Table 4 is sorted by the highest per capita of riders. Very small countries naturally skew results, however, teams from Switzerland, Namibia, Costa Rica and New Zealand deserve a special mention

How well does prologue result predict overall result?

We all know the saying “You don’t win on the prologue, but you can lose”, to me this is essentially saying, your prologue doesn’t predict your overall performance.

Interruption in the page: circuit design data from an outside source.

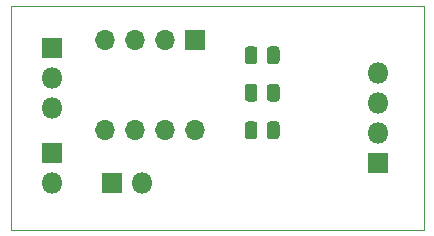
<source format=gbr>
%TF.GenerationSoftware,KiCad,Pcbnew,(5.1.6)-1*%
%TF.CreationDate,2020-09-18T09:58:32+02:00*%
%TF.ProjectId,rainbow-ledbar-CMS,7261696e-626f-4772-9d6c-65646261722d,rev?*%
%TF.SameCoordinates,Original*%
%TF.FileFunction,Soldermask,Top*%
%TF.FilePolarity,Negative*%
%FSLAX46Y46*%
G04 Gerber Fmt 4.6, Leading zero omitted, Abs format (unit mm)*
G04 Created by KiCad (PCBNEW (5.1.6)-1) date 2020-09-18 09:58:32*
%MOMM*%
%LPD*%
G01*
G04 APERTURE LIST*
%TA.AperFunction,Profile*%
%ADD10C,0.050000*%
%TD*%
%ADD11R,1.800000X1.800000*%
%ADD12O,1.800000X1.800000*%
%ADD13R,1.700000X1.700000*%
%ADD14O,1.700000X1.700000*%
G04 APERTURE END LIST*
D10*
X140000000Y-91000000D02*
X140000000Y-72000000D01*
X175000000Y-91000000D02*
X140000000Y-91000000D01*
X175000000Y-72000000D02*
X175000000Y-91000000D01*
X140000000Y-72000000D02*
X175000000Y-72000000D01*
%TO.C,R1*%
G36*
G01*
X159815000Y-79856250D02*
X159815000Y-78893750D01*
G75*
G02*
X160083750Y-78625000I268750J0D01*
G01*
X160621250Y-78625000D01*
G75*
G02*
X160890000Y-78893750I0J-268750D01*
G01*
X160890000Y-79856250D01*
G75*
G02*
X160621250Y-80125000I-268750J0D01*
G01*
X160083750Y-80125000D01*
G75*
G02*
X159815000Y-79856250I0J268750D01*
G01*
G37*
G36*
G01*
X161690000Y-79856250D02*
X161690000Y-78893750D01*
G75*
G02*
X161958750Y-78625000I268750J0D01*
G01*
X162496250Y-78625000D01*
G75*
G02*
X162765000Y-78893750I0J-268750D01*
G01*
X162765000Y-79856250D01*
G75*
G02*
X162496250Y-80125000I-268750J0D01*
G01*
X161958750Y-80125000D01*
G75*
G02*
X161690000Y-79856250I0J268750D01*
G01*
G37*
%TD*%
%TO.C,R2*%
G36*
G01*
X161690000Y-83031250D02*
X161690000Y-82068750D01*
G75*
G02*
X161958750Y-81800000I268750J0D01*
G01*
X162496250Y-81800000D01*
G75*
G02*
X162765000Y-82068750I0J-268750D01*
G01*
X162765000Y-83031250D01*
G75*
G02*
X162496250Y-83300000I-268750J0D01*
G01*
X161958750Y-83300000D01*
G75*
G02*
X161690000Y-83031250I0J268750D01*
G01*
G37*
G36*
G01*
X159815000Y-83031250D02*
X159815000Y-82068750D01*
G75*
G02*
X160083750Y-81800000I268750J0D01*
G01*
X160621250Y-81800000D01*
G75*
G02*
X160890000Y-82068750I0J-268750D01*
G01*
X160890000Y-83031250D01*
G75*
G02*
X160621250Y-83300000I-268750J0D01*
G01*
X160083750Y-83300000D01*
G75*
G02*
X159815000Y-83031250I0J268750D01*
G01*
G37*
%TD*%
%TO.C,R3*%
G36*
G01*
X159815000Y-76681250D02*
X159815000Y-75718750D01*
G75*
G02*
X160083750Y-75450000I268750J0D01*
G01*
X160621250Y-75450000D01*
G75*
G02*
X160890000Y-75718750I0J-268750D01*
G01*
X160890000Y-76681250D01*
G75*
G02*
X160621250Y-76950000I-268750J0D01*
G01*
X160083750Y-76950000D01*
G75*
G02*
X159815000Y-76681250I0J268750D01*
G01*
G37*
G36*
G01*
X161690000Y-76681250D02*
X161690000Y-75718750D01*
G75*
G02*
X161958750Y-75450000I268750J0D01*
G01*
X162496250Y-75450000D01*
G75*
G02*
X162765000Y-75718750I0J-268750D01*
G01*
X162765000Y-76681250D01*
G75*
G02*
X162496250Y-76950000I-268750J0D01*
G01*
X161958750Y-76950000D01*
G75*
G02*
X161690000Y-76681250I0J268750D01*
G01*
G37*
%TD*%
D11*
%TO.C,J1*%
X171069000Y-85300000D03*
D12*
X171069000Y-82760000D03*
X171069000Y-80220000D03*
X171069000Y-77680000D03*
%TD*%
D11*
%TO.C,J2*%
X148590000Y-86995000D03*
D12*
X151130000Y-86995000D03*
%TD*%
%TO.C,J3*%
X143510000Y-86995000D03*
D11*
X143510000Y-84455000D03*
%TD*%
%TO.C,J5*%
X143510000Y-75565000D03*
D12*
X143510000Y-78105000D03*
X143510000Y-80645000D03*
%TD*%
D13*
%TO.C,U1*%
X155575000Y-74930000D03*
D14*
X147955000Y-82550000D03*
X153035000Y-74930000D03*
X150495000Y-82550000D03*
X150495000Y-74930000D03*
X153035000Y-82550000D03*
X147955000Y-74930000D03*
X155575000Y-82550000D03*
%TD*%
M02*

</source>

Figure 2: Scatter plot of prologue vs Overall time.

In Figure 2, the red line is the 1:1 line, where the prologue time is equal to the overall time. Those on the right of the red line indicate that riders that had a better placement overall than their prologue position. Those on the left of the red line indicate that riders that had a worse placement overall than their prologue position.

Table 5: Table of the prediction accuracy of the prologue time to predict overall time. The table shows the number of teams that were predicted correctly within a certain tolerance.

Stage	Spearman's Correlation	R^2
Prologue	1.00	1.00
Stage 1	0.95	0.90
Stage 2	0.93	0.85
Stage 3	0.92	0.84
Stage 4	0.93	0.84
Stage 5	0.91	0.81
Stage 6	0.91	0.80
Stage 7	0.90	0.78
Overall	0.94	0.87

Table 5 shows two metrics , Spearman’s correlation and R^2. These two metrics show that prologue positions and overall position are quite strongly correlated, although this correlation decreased over the stages. Neither of these metrics account for small changes in position, which may not show well when analyzing all riders, but for the individual riders, it is quite important.”

Figure 3: The accuracy of predicting the position of a team based on the prologue time.

Figure 3 reports on the accuracy of predicting the position of a team based on the prologue time. The X-axis is the tolerance of the prediction. A tolerance of 100 means that the predicted position is within 100 positions of the actual position. The Y-axis is the proportion of teams that were predicted correctly. Accuracy in this case is calculated as the proportion of correct predictions.